• JFrog’s 2026 Software Supply Chain Security State of the Union report flagged a sharp rise in software supply chain risk as attackers expand from package registries into AI model registries, developer tools, and AI agent workflows.
• Malicious npm packages rose 451% year over year, with 177,000 new malicious packages detected across registries.
• JFrog tracked 969 malicious AI agent skills, alongside 495 malicious AI models on Hugging Face, in a shift toward compromising autonomous tools used to write and deploy software.
• The report counted more than 48,000 new CVEs disclosed in 2025, up 20%, while its analysis found 66% of CVEs reviewed had limited real-world applicability, raising the premium on context-based prioritization.
• A governance gap persisted despite broad claimed adoption: 97% of organizations reported certified model governance, while 53% still self-hosted models from public sources where malicious payloads have been found.

Disclaimer: This news brief was created by Public Technologies (PUBT) using generative artificial intelligence.
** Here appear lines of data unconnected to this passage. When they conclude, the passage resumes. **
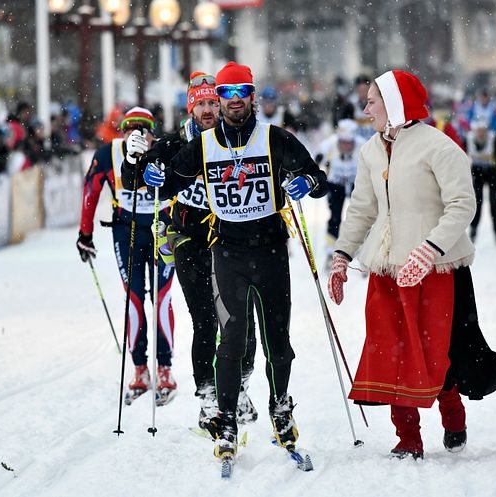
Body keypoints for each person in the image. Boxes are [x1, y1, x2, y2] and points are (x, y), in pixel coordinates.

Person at [124, 61, 328, 460]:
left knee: (272, 338)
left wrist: (309, 182)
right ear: (205, 104)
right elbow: (159, 182)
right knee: (220, 329)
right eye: (222, 97)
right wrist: (138, 166)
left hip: (267, 247)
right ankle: (220, 411)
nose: (227, 103)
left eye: (239, 94)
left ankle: (274, 404)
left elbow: (316, 176)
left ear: (251, 96)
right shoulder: (192, 145)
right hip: (212, 247)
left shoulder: (272, 138)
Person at [327, 70, 496, 460]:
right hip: (387, 270)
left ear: (395, 104)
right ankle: (408, 437)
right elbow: (362, 210)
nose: (366, 108)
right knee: (390, 351)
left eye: (372, 101)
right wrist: (342, 257)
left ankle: (452, 412)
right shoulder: (370, 151)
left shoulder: (440, 147)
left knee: (435, 352)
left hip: (436, 272)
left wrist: (428, 249)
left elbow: (463, 204)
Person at [124, 72, 259, 430]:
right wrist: (133, 159)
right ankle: (208, 397)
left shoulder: (236, 141)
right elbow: (133, 181)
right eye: (201, 103)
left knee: (240, 322)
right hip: (188, 239)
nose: (209, 109)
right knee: (205, 320)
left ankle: (241, 387)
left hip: (230, 241)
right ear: (191, 107)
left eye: (214, 102)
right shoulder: (172, 145)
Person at [76, 106, 178, 406]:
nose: (136, 134)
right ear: (121, 131)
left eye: (143, 128)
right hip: (127, 231)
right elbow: (90, 190)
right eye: (129, 128)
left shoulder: (162, 149)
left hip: (160, 227)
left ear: (152, 131)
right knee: (134, 298)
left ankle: (165, 369)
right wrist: (85, 233)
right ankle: (139, 368)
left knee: (162, 298)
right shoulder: (109, 153)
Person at [314, 118, 365, 264]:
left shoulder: (362, 145)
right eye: (342, 142)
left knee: (360, 215)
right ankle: (331, 252)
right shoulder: (330, 143)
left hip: (356, 182)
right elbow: (316, 157)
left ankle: (362, 248)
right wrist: (318, 161)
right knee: (335, 217)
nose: (345, 146)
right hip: (335, 182)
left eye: (349, 143)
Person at [467, 118, 496, 245]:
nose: (480, 133)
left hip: (492, 174)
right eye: (478, 131)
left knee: (493, 202)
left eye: (482, 131)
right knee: (477, 203)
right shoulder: (468, 140)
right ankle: (473, 230)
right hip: (477, 174)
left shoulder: (495, 140)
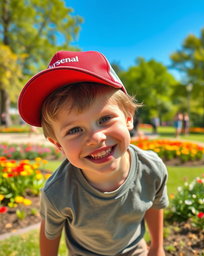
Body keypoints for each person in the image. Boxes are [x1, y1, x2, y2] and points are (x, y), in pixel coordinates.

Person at [18, 51, 169, 256]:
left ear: (128, 118)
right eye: (74, 130)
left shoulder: (151, 169)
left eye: (105, 119)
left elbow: (154, 205)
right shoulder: (57, 192)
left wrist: (157, 248)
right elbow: (50, 233)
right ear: (58, 145)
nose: (96, 137)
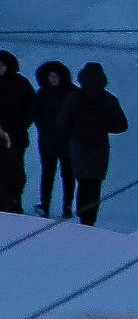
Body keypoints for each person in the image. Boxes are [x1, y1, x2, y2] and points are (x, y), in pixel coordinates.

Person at [63, 63, 126, 226]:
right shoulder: (109, 100)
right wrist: (103, 126)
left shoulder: (73, 98)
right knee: (94, 184)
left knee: (82, 182)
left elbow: (62, 123)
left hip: (78, 147)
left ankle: (81, 216)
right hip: (99, 148)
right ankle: (90, 220)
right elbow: (121, 125)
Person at [30, 60, 75, 218]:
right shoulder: (42, 93)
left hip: (68, 142)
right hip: (48, 141)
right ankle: (45, 205)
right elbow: (36, 114)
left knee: (68, 174)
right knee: (47, 174)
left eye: (56, 76)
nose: (53, 79)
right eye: (50, 76)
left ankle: (67, 206)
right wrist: (44, 128)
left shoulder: (71, 93)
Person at [0, 51, 30, 213]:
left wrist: (20, 124)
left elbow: (31, 108)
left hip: (16, 135)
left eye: (2, 65)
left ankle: (15, 201)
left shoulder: (21, 83)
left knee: (15, 169)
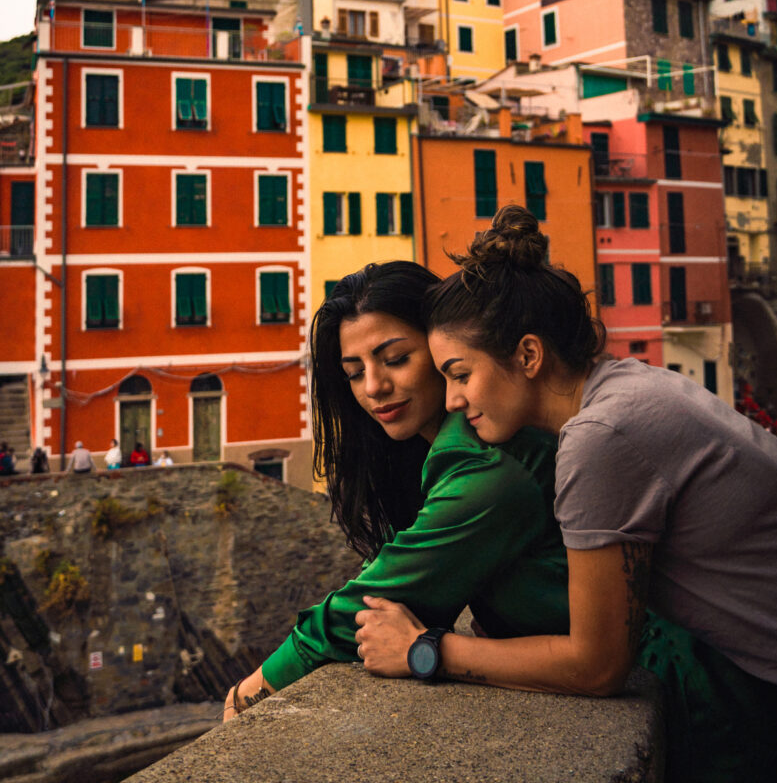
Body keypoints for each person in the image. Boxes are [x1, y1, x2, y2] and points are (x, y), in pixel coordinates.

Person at [354, 206, 777, 780]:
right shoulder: (626, 385)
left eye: (460, 373)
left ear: (527, 356)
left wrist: (424, 650)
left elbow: (597, 666)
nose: (451, 399)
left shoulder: (599, 439)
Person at [222, 261, 570, 720]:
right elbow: (389, 574)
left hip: (672, 695)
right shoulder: (445, 452)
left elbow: (358, 610)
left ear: (441, 342)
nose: (374, 387)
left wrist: (243, 699)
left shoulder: (489, 467)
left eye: (395, 359)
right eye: (353, 371)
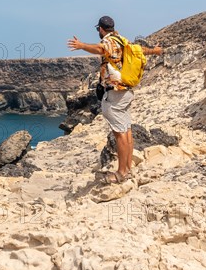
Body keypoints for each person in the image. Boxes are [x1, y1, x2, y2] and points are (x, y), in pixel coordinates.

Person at [67, 15, 163, 183]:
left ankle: (120, 173)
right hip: (126, 92)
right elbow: (140, 50)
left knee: (120, 134)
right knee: (127, 131)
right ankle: (127, 169)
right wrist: (155, 51)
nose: (99, 32)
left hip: (115, 93)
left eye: (98, 29)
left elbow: (100, 49)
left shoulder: (109, 41)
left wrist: (81, 45)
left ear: (101, 29)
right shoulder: (122, 39)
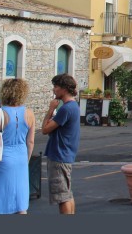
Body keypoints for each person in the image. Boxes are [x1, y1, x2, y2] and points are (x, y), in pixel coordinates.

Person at [0, 78, 35, 214]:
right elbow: (30, 141)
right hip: (21, 157)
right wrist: (27, 159)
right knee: (20, 200)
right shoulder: (29, 113)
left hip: (3, 157)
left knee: (0, 198)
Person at [42, 74, 81, 214]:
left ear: (64, 88)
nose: (54, 90)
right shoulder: (74, 106)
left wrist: (51, 109)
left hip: (59, 155)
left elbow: (45, 129)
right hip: (66, 154)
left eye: (56, 87)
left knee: (62, 197)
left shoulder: (65, 109)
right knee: (67, 194)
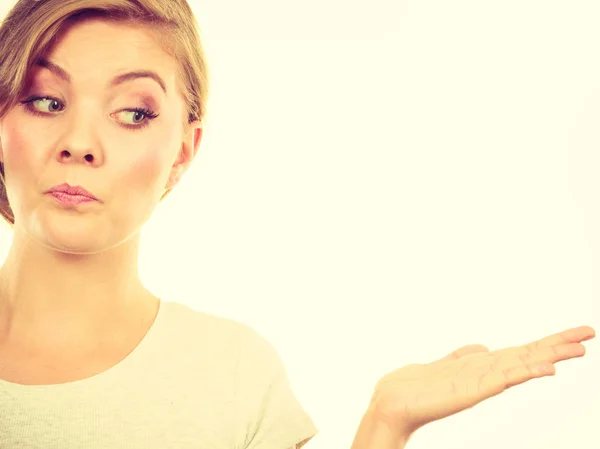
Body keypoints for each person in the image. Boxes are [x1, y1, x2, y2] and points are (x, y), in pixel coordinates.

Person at [0, 1, 594, 448]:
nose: (79, 144)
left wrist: (385, 423)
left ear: (182, 152)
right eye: (46, 101)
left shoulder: (232, 375)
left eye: (133, 113)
While PUBT strives to provide accurate and timely information, this AI-generated content is for informational purposes only and should not be interpreted as financial, investment, or legal advice. JFrog Ltd. published the original content used to generate this news brief via Business Wire (Ref. ID: 202605201605BIZWIRE_USPR_____20260520_BW126325) on May 20, 2026, and is solely responsible for the information contained therein.